5. David BowieBlack Star 

Being a fan of Bowie since childhood it was a no-brainer for me to get this the day it came out. Sadly, Bowie died shortly after its release – I was actually listening to this record when I heard the news. Such an influential human and musician, and this record doesn’t skip a beat. Every song is a gem, and it’s a classic record already. Also the choice of musicians is top-notch. Bowie always picked some of the best musicians on the scene to play on his records.

6. Don SebeskyGiant Box 

Super interesting date with an all-star cast of musicians with amazing, beautiful arrangements that don’t let down. Freddie Hubbard is in top form on “Free as a Bird,” and Paul Desmond’s beautiful sound on “Sound to a Seagull” is haunting and gorgeous. I love the recorded sound Creed Taylor gets of Ron Carter’s bass, and the playing and arrangements are just top-notch.

7. Emily KingThe Switch 

I’ve been fan of Emily – and her family – for some time. She comes from a family of super-talented musicians and artists. This record, produced by Jeremy Most, is some of the most beautiful music that is being made today, in my opinion. Beautiful songs, lyrics, arrangements – high artistry is at work here. Don’t miss out on this one!

8. Hamilton Soundtrack 

Leslie Odom, Jr. (who plays Aaron Burr in the Broadway production, and is included on this original cast recording) hired me to play with his band prior to the opening of Hamilton on Broadway, so I’ve been aware of the buzz around this musical for a while. I’ve now seen the show a couple of times, and I was blown away by the performances and the songwriting, and by Leslie’s performance in particular. It’s by far one of the most inspiring musical theater performances I’ve ever seen – but it even goes beyond that genre. It’s just an inspiring musical performance. If you’re in the NYC area don’t miss out on your chance to see it with (most of) the original cast.

9. Sam CookeTribute to the Lady 

My dad was always a huge fan of Sam Cooke, so I have very fond memories of hearing his music growing up. If you’re a fan of his, this tribute album to Billie Holiday is one to pick up. His phrasing, voice, and feel are just amazing, as always. I wish there were more recordings of him singing the American songbook like this.

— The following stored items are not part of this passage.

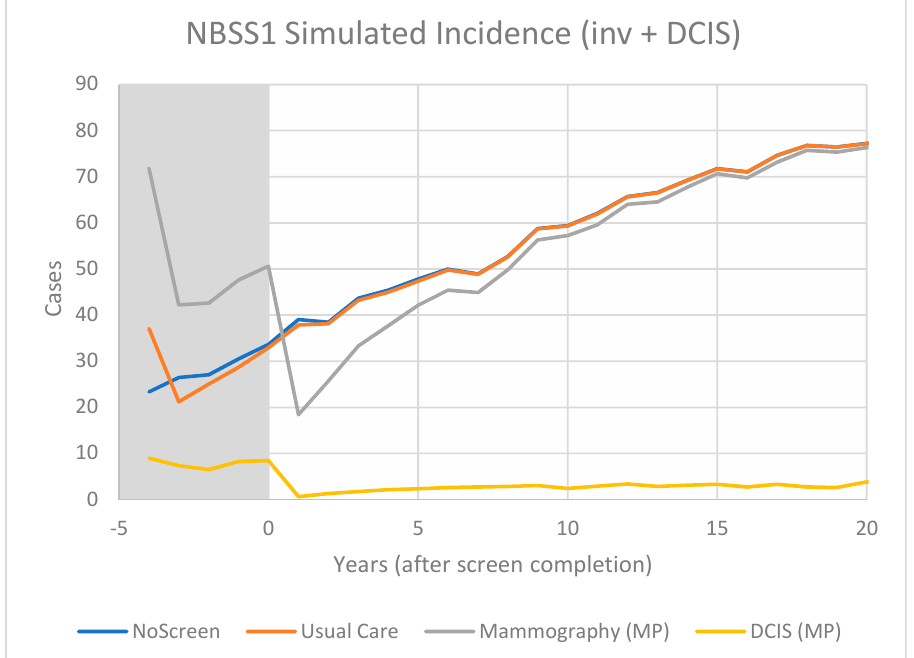
Figure 4. Predicted cases of breast cancer (OncoSim-Breast model) for women who are unscreened and in the Mammography or Usual Care arms of the CNBSS1 trial.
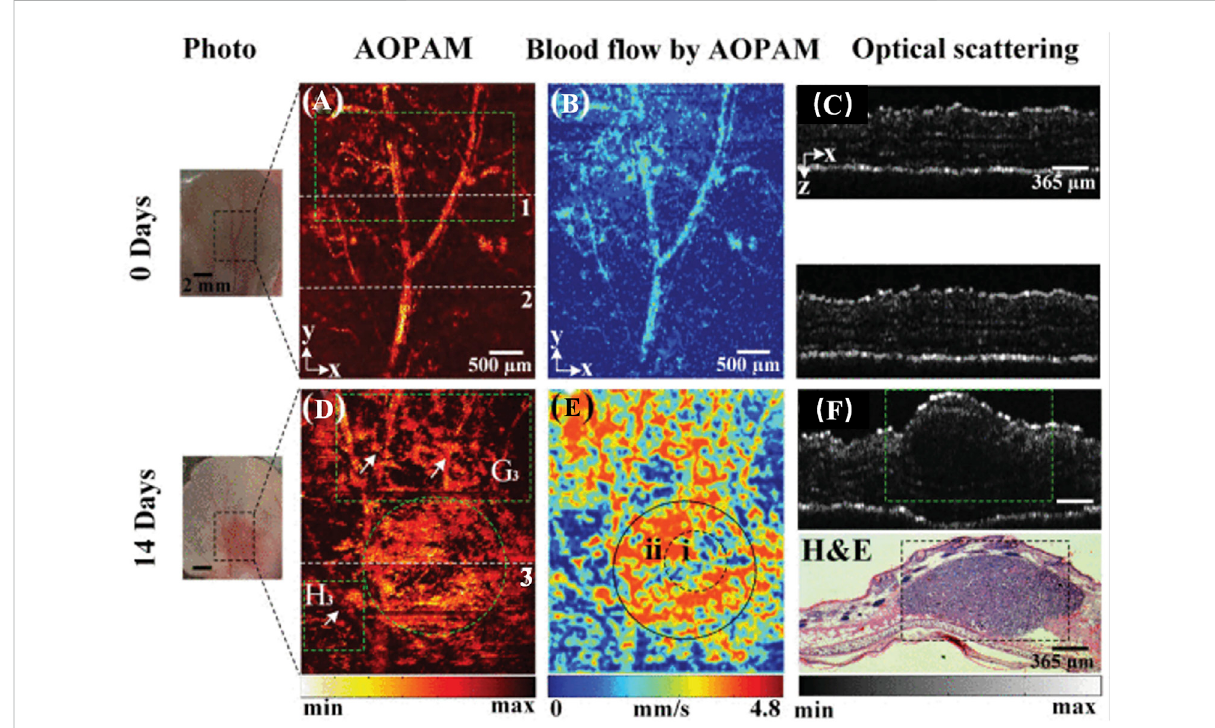
FIGURE 5 AOPA/OCT images of melanoma progression in vivo . (A,D) AOPAM optical absorption of intensity images. (B,E) Blood fl ow images by AOPAM. (C,F) OCT images corresponding to the white dotted lines 1-3 in (A,D) . H&E, hematoxylin and eosin-stained histologic image corresponding to OCT image in (F) (reproduced from (Zhou et al., 2020) with permission from IEEE Transactions on Medical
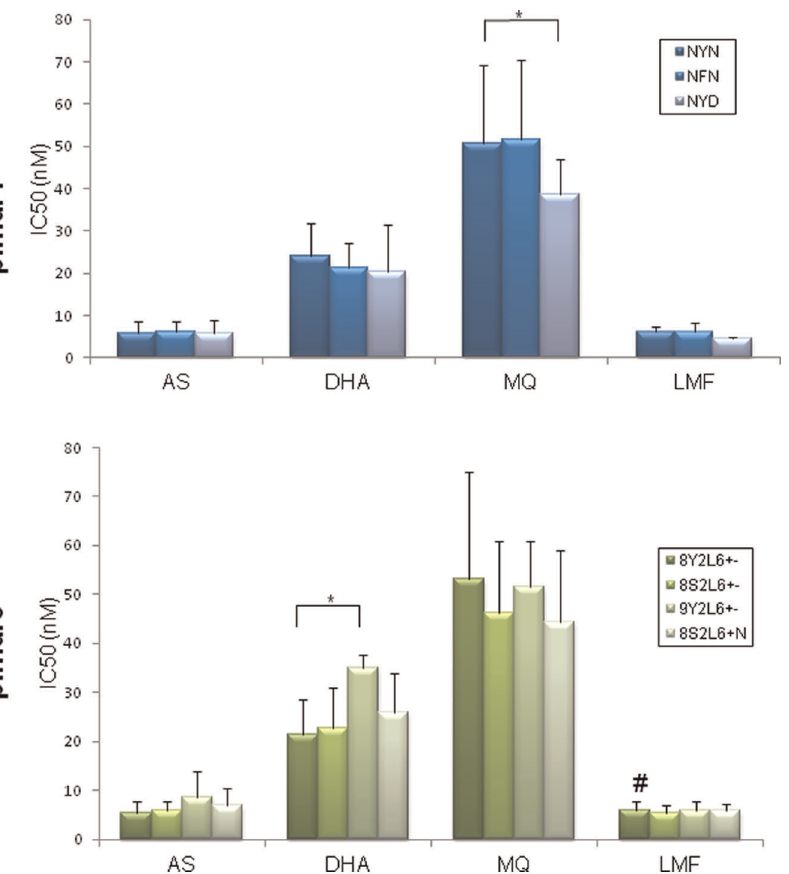
Figure 3. Association of haplotypes in candidate genes with drug responses. Only association of major haplotypes in pfmdr1 and pfmdr6 with in vitro responses to artesunate (AS), dihydroartemisinin (DHA), mefloquine (MQ) and lumefantrine (LMF) are plotted. IC 50 values are shown as mean + standard deviation. * indicates significant difference ( P , 0.05) in sensitivity between the haplotypes after Bonferroni correction. # indicates that this pfmdr6 haplotype was significantly more sensitive to LMF than 3D7.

10. Logan RichardsonShift 

This Blue Note debut of Logan’s is some of my favorite music being made today. To me, Logan’s playing and writing is so forward thinking and fresh, yet retains all the soul and history of where the art form (jazz) comes from – a reason I had to include him on my record date. The all-star cast on his record includes Jason Moran, Pat Metheny, Nasheet Waits, and Harish Raghavan and they do great justice to Logan’s music, and this record will be a classic for years to come.